The agentic pipeline includes rubric-driven evaluation, tool definition parsing, and an inference engine capable of supporting native tool invocation. This infrastructure allows for integration in domains where multi-tool composition and adaptive problem-solving are needed, without requiring bespoke workflow orchestration.
Limitations and Future Development
Despite its capabilities, Kimi K2 presents several known limitations. Challenges can occur in tasks involving ambiguous tool definitions or high-complexity reasoning, where the model may generate excessive tokens or deliver incomplete outputs. Tool-enabled performance may also degrade for certain use cases compared to agentic frameworks designed for extended, interactive sessions.

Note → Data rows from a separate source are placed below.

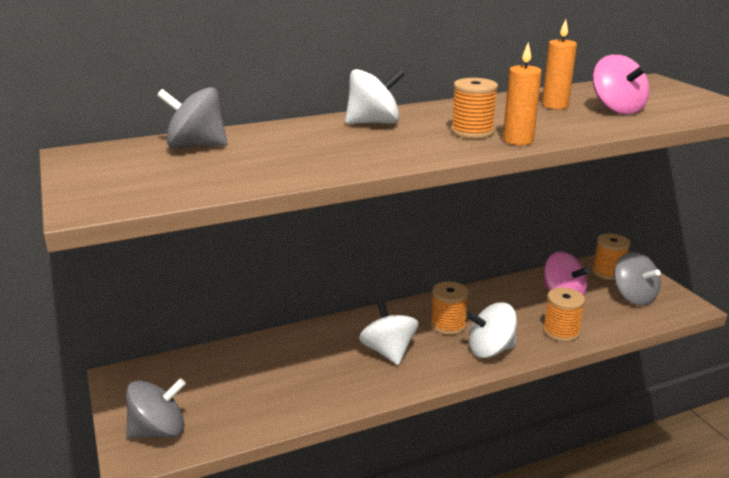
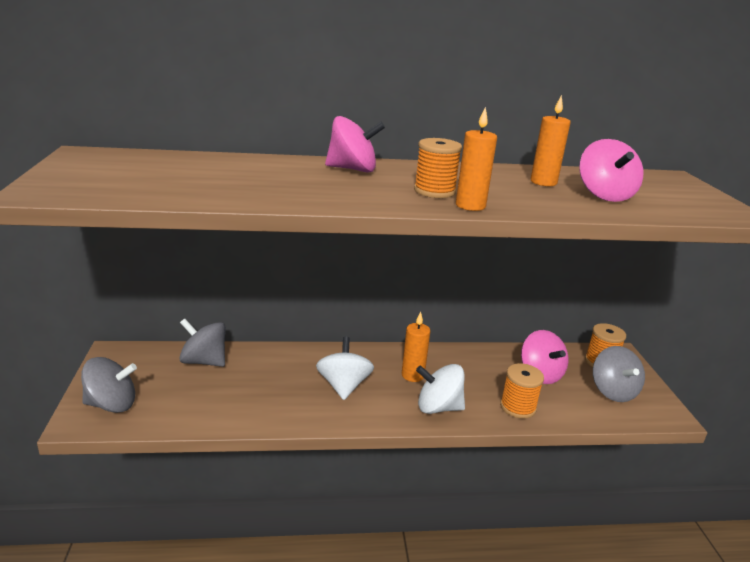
camera: 15 degrees right, 0 degrees up
(196, 146) = (180, 163): grey spinning top -> grey spinning top (204, 361)
(374, 123) = (352, 169): white spinning top -> pink spinning top
(448, 325) = (412, 375): orange spool -> orange candle

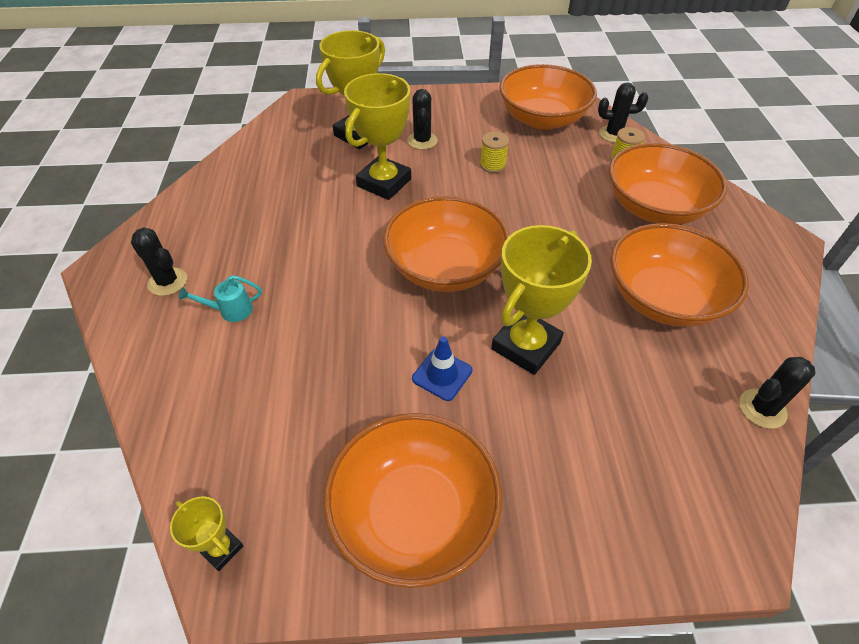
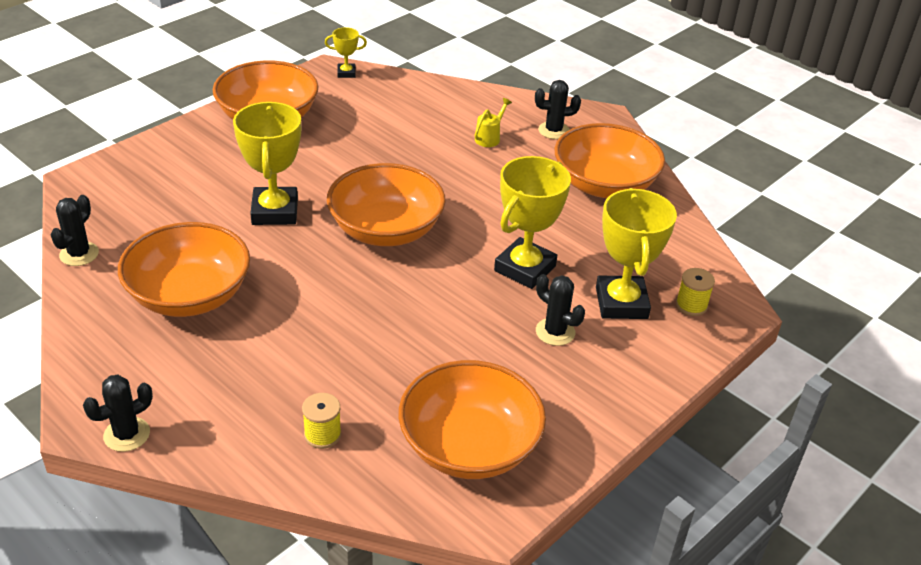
camera: 135 degrees right, 10 degrees down
(231, 310) = (489, 138): turquoise watering can -> yellow watering can
(384, 183) = (525, 268): yellow trophy -> yellow trophy turned 45 degrees clockwise
(442, 374) = (315, 172): blue traffic cone -> none
(492, 165) = (453, 344): yellow spool -> yellow spool (691, 305)
(613, 134) = (363, 474): black cactus -> black cactus (127, 434)
(654, 207) = (247, 386): orange bowl -> orange bowl (604, 185)

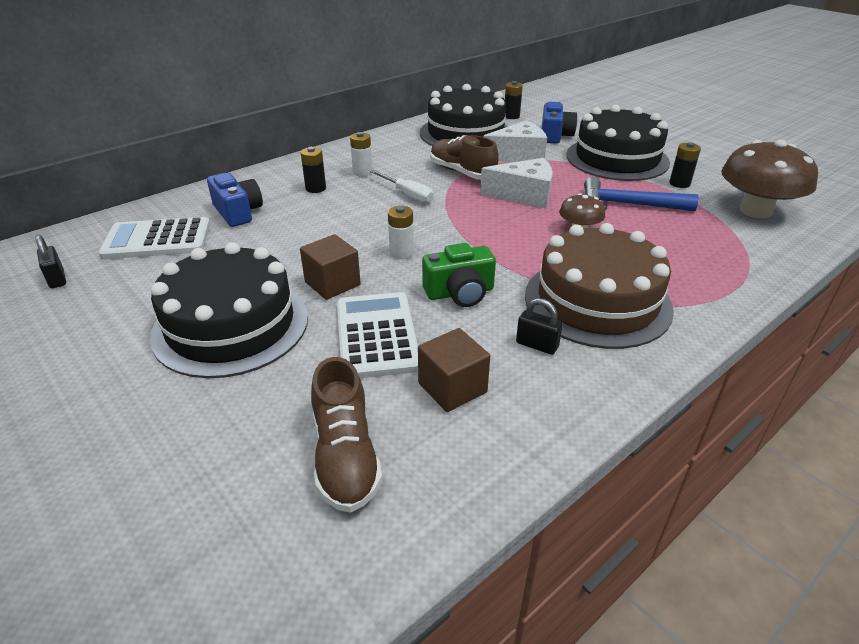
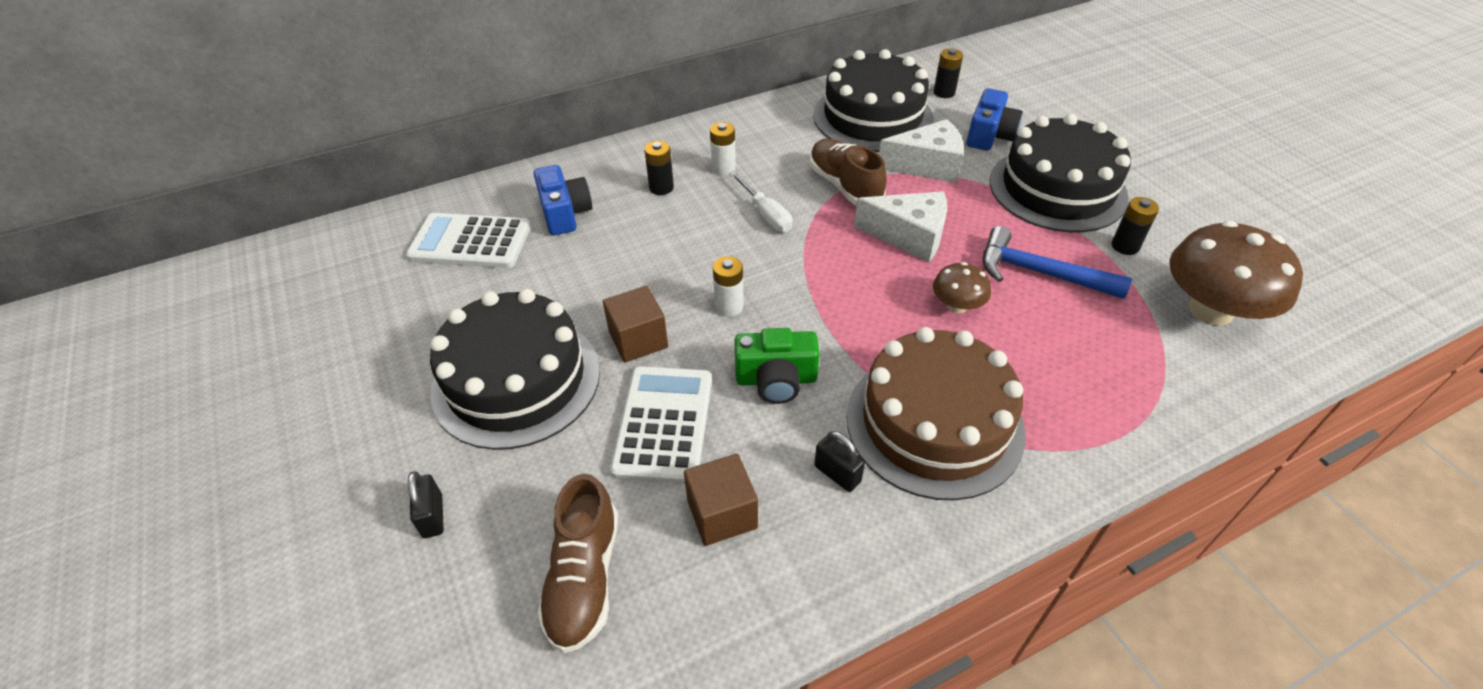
camera: 15 degrees right, 10 degrees up
(57, 279) = (360, 282): black padlock -> black padlock (433, 516)

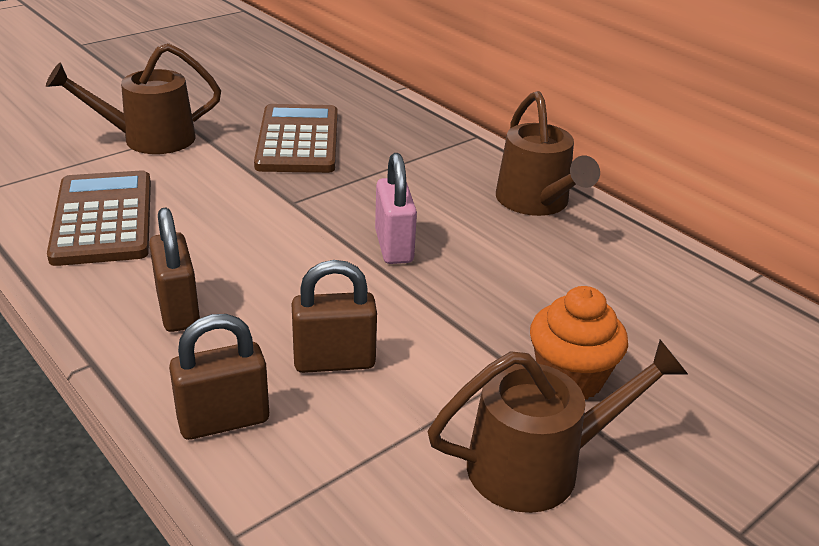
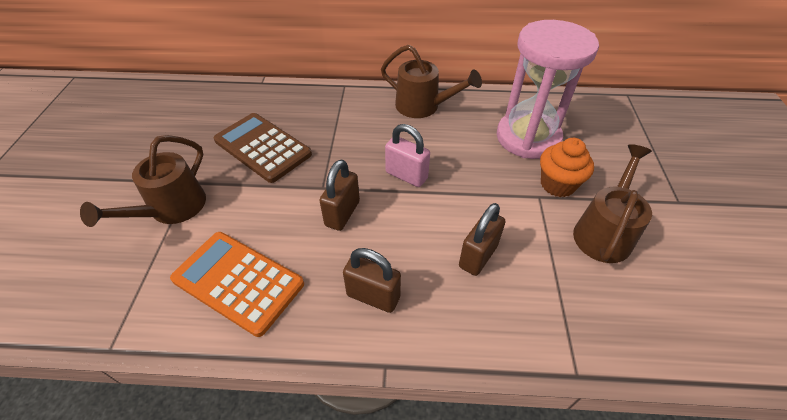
camera: 45 degrees left, 15 degrees up
(103, 219) = (238, 282): brown calculator -> orange calculator
(224, 420) = (488, 330): brown padlock -> brown padlock (342, 213)
(624, 311) = (528, 137): none -> pink hourglass

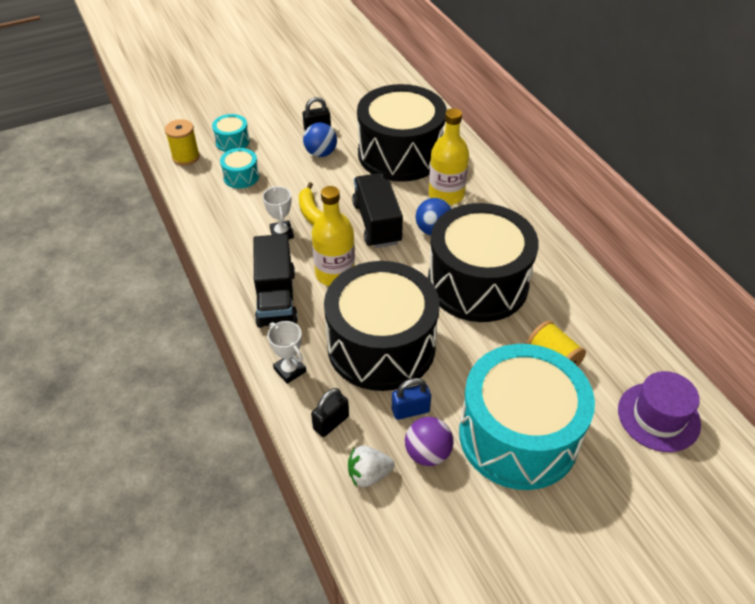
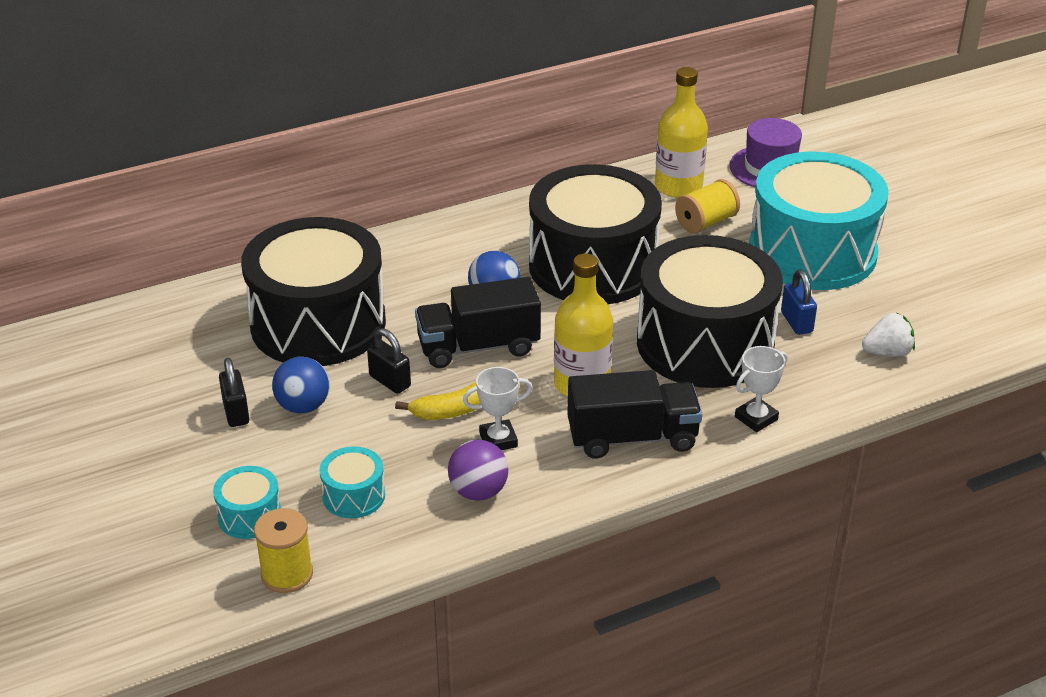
camera: 90 degrees left, 10 degrees down
(331, 422) = (827, 381): black padlock -> black padlock (390, 381)
(368, 474) = (887, 352): white strawberry -> white strawberry turned 90 degrees counterclockwise
(427, 453) = (850, 311): purple ball -> purple ball (478, 491)
(446, 195) = (420, 284): yellow bottle -> yellow bottle (678, 186)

While Kimi K2's context management is functional, its current iteration does not support computer vision or multimodal tasks, though these features are identified for future versions. For large-scale software engineering or multi-stage project builds, performance is maximized within structured, multi-turn agentic frameworks rather than single-shot prompt completions.
Kimi K2 was open-sourced by Moonshot AI in 2025, with continued updates to its tokenizer, system prompts, and chat templates to improve both usability and robustness. Its checkpoints are distributed in block-fp8 format and optimized for compatibility with popular inference engines such as vLLM, SGLang, KTransformers, and TensorRT-LLM.
Adhering to the Modified MIT License, Kimi K2 encourages community-driven innovation in large-scale language and agentic model research.